By country — China

Tax Representative in France for Chinese Businesses and Residents

Chinese company exporting to France, marketplace seller, or Chinese resident who owns property in France: here are your French tax obligations and how to meet them.

Context: Chinese businesses in France

China is one of the world's leading suppliers of consumer goods, and Chinese businesses have a significant presence in the French market, whether through platforms such as Amazon, direct online stores (AliExpress, Shein, Temu…) or import-export operations. Since 2026, VAT rules have been substantially tightened: marketplaces are now jointly liable for collecting VAT, but this does not release sellers from their own obligations.

As China is not a member of the European Union, all Chinese entities with taxable transactions in France are subject to Article 289 A of the French General Tax Code, which requires the appointment of a fiscal representative accredited by the French Tax Authority (DGFiP).

Fundamental rule As soon as a Chinese entity stores goods in France, sells directly to French consumers without going through a jointly liable marketplace, or carries out B2B transactions without reverse charge, it must register for French VAT through a fiscal representative.

VAT obligations for Chinese companies

A company established in China must appoint a fiscal representative in France in several situations:

  • Storage of goods in France (own warehouse, 3PL logistics provider, Amazon fulfilment)
  • Imports into France followed by local sales (obligation to pay import VAT then VAT on the sale)
  • Direct sales to French consumers without a jointly liable intermediary
  • Taxable services in France (e.g. B2C digital services above the OSS threshold)

The accredited fiscal representative handles registration with the SIEE (Service des Impôts des Entreprises Étrangères in Paris), obtains the VAT number, and then files CA3 returns on behalf of the Chinese company.

E-commerce and marketplaces: specific cases

The e-commerce VAT rules that came into force in July 2021 changed the allocation of responsibilities. For sales via Amazon, Cdiscount or Fnac, these platforms became jointly liable for collecting VAT on B2C sales under €150 from outside the EU. However:

  • For direct sales (own shop, merchant website): a fiscal representative remains mandatory
  • For storage in France (Amazon FBA with local warehouse): VAT on B2B sales and stock movements must still be declared through the fiscal representative
  • For B2B services (software, subscriptions, SaaS sold to French businesses): reverse charge applies on the client's side, but registration may still be required
Practical example A Shenzhen company manufactures electronic accessories and stores them in an Amazon warehouse in Lyon to fulfil its Amazon France FBA orders. Even if Amazon collects VAT on sales to consumers, the company must be registered for French VAT through a fiscal representative for intra-Community stock movements and any B2B sales.
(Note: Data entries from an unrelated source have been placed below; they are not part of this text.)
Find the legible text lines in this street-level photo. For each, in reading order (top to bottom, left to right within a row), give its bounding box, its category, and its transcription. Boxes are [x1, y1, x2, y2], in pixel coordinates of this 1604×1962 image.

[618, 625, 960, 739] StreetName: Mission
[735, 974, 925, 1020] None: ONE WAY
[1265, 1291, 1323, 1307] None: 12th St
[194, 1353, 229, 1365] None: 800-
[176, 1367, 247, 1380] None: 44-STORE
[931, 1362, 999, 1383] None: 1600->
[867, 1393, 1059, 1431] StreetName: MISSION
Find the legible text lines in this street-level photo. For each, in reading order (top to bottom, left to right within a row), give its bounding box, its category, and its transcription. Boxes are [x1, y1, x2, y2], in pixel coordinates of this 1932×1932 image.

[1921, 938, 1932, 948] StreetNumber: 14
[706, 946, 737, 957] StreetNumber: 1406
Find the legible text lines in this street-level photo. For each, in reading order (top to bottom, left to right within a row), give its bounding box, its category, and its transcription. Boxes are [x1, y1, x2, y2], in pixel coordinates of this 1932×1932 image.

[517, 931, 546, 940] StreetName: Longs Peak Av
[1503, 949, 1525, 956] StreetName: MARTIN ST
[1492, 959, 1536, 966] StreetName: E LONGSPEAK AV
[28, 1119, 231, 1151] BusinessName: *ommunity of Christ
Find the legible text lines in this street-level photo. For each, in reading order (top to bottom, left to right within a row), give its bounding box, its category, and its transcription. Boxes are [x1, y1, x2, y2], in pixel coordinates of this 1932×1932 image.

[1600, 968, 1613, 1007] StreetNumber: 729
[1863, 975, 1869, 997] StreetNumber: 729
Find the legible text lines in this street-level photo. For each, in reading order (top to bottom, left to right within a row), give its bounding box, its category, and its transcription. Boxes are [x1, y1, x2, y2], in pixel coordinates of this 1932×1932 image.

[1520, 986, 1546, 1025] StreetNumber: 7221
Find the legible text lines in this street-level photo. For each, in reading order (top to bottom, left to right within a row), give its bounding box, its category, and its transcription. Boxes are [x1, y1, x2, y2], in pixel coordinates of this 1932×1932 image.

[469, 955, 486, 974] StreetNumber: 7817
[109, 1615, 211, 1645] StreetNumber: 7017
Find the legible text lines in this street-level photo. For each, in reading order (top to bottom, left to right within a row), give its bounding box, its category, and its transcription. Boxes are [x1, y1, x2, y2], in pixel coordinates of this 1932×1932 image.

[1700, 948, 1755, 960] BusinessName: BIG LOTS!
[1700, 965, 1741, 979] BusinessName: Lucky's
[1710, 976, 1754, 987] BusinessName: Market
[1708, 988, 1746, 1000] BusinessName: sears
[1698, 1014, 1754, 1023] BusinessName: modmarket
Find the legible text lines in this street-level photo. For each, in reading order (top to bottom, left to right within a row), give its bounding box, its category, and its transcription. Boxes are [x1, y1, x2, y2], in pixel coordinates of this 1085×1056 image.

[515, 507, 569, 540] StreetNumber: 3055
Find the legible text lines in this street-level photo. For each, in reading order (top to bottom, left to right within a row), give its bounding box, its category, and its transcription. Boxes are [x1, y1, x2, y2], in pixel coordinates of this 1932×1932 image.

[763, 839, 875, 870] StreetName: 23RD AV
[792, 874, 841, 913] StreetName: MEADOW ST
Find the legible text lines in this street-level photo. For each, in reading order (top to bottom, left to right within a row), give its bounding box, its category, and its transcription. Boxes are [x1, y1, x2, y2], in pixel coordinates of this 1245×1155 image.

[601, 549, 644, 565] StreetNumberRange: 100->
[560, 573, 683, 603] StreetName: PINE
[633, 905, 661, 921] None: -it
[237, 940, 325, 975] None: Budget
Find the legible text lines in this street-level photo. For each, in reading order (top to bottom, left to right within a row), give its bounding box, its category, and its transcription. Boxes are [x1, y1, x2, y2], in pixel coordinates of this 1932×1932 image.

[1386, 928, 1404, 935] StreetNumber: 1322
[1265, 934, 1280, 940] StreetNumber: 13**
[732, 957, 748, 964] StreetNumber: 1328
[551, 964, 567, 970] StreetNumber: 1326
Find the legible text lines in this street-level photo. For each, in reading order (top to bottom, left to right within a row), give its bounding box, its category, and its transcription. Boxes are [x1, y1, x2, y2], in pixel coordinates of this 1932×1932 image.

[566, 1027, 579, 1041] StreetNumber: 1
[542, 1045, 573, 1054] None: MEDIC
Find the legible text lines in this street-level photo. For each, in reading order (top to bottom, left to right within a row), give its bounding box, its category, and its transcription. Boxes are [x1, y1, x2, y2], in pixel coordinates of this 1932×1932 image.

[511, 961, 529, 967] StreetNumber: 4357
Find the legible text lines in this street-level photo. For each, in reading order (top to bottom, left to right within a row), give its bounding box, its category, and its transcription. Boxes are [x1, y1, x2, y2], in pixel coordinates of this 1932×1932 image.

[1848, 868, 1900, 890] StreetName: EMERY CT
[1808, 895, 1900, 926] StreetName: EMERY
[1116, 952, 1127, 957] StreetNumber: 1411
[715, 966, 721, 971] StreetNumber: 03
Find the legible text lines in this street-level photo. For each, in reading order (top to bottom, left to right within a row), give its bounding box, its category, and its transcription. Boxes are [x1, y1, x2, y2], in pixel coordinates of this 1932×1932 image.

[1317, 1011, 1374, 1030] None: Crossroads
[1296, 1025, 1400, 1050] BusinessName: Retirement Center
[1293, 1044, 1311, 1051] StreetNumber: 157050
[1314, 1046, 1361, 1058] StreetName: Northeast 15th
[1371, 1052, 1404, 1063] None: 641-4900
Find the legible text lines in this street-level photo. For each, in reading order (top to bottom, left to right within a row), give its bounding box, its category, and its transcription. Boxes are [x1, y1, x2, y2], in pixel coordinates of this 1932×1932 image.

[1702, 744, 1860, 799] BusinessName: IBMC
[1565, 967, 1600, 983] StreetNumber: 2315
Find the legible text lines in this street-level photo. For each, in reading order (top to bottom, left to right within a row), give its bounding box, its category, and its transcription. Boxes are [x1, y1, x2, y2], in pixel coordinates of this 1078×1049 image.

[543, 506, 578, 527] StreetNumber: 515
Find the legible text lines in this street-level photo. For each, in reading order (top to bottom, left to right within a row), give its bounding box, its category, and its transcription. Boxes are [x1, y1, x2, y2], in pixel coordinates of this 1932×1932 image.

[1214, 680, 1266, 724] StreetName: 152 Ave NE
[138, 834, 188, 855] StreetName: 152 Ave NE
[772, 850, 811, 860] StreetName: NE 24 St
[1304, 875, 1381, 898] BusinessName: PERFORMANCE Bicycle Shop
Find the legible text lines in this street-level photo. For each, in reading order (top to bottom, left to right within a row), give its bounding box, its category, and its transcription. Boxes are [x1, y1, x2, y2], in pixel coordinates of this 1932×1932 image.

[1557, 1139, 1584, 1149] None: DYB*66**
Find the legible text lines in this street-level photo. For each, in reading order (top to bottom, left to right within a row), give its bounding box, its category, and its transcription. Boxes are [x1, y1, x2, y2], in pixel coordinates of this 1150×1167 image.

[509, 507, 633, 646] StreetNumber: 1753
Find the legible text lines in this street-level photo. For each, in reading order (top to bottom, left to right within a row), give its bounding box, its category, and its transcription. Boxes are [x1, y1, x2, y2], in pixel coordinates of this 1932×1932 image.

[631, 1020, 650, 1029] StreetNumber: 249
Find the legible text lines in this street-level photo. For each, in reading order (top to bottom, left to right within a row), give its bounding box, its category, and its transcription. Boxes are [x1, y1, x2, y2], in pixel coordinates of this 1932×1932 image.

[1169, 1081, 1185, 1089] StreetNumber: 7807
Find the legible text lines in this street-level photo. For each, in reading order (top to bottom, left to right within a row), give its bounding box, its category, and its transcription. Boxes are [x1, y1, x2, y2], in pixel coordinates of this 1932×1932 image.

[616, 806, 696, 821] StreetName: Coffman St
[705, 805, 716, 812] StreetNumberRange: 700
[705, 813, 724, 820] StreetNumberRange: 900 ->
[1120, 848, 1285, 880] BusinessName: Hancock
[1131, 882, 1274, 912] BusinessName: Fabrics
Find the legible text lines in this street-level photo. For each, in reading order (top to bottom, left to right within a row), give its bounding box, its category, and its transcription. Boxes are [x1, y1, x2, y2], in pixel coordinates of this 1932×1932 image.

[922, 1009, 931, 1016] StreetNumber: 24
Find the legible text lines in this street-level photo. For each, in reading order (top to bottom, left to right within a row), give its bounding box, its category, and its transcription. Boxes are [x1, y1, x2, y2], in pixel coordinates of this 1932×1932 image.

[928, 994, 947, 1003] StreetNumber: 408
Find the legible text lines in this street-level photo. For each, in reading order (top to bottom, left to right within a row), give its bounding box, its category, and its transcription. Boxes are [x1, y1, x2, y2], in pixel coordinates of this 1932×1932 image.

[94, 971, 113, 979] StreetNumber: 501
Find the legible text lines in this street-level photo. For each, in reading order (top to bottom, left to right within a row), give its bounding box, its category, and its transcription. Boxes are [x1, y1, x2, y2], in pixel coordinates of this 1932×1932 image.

Chinese residents and real estate in France

A Chinese resident who owns property in France is subject to French taxation on rental income and on the capital gain on a disposal. The capital gains tax rate is 26.5% for non-EEA residents (19% income tax rate + 7.5% solidarity levy), to which additional social levies may be added depending on applicable treaties.

Appointing an accredited fiscal representative is mandatory when the capital gain exceeds €150,000. For sales below this threshold, the notary can withhold the tax directly. The Franco-Chinese tax treaty may reduce the overall tax burden, but does not remove the representation obligation.

Important point Without a fiscal representative on a property sale generating a capital gain above €150,000, the notary cannot release the funds. The sale may be blocked or delayed, causing significant contractual penalties.

To find a fiscal representative experienced in Franco-Chinese matters, consult the list of DGFiP-accredited fiscal representatives.

Appointing your tax representative: practical steps

The procedure follows the standard steps applicable to any non-EU entity:

  • Select an accredited representative: verify their DGFiP approval and experience with Chinese entities (language skills, knowledge of Chinese legal structures)
  • Assemble the file: articles of association translated into French, extract from the Chinese business register (营业执照), bank details, mandate letter
  • Submit the registration application: to the SIEE, average processing time 4 to 8 weeks
  • Obtain the VAT number: to be stated on all invoices and customs declarations for imports into France

Frequently asked questions

Yes. As soon as a Chinese company stores goods in France (Amazon FBA, 3PL warehouse) or makes sales to French customers, it is subject to French VAT and must appoint a fiscal representative accredited by the French Tax Authority (DGFiP). Article 289 A of the French General Tax Code (CGI) applies to all non-EU entities.
No. The Franco-Chinese treaty deals with double taxation on income and assets, but does not remove the fiscal representation obligation for VAT. The two sets of regulations are separate and independent of each other.
Yes, on a sale if the capital gain exceeds €150,000. In that case they must appoint an accredited representative before the deed is signed. For rental income, the property income regime applies with an annual return.
Generally required: the company's articles of association translated into French and apostilled, an extract from the Chinese business register, the company's bank details and the signed mandate with the fiscal representative. Your representative assembles and submits the file to the SIEE.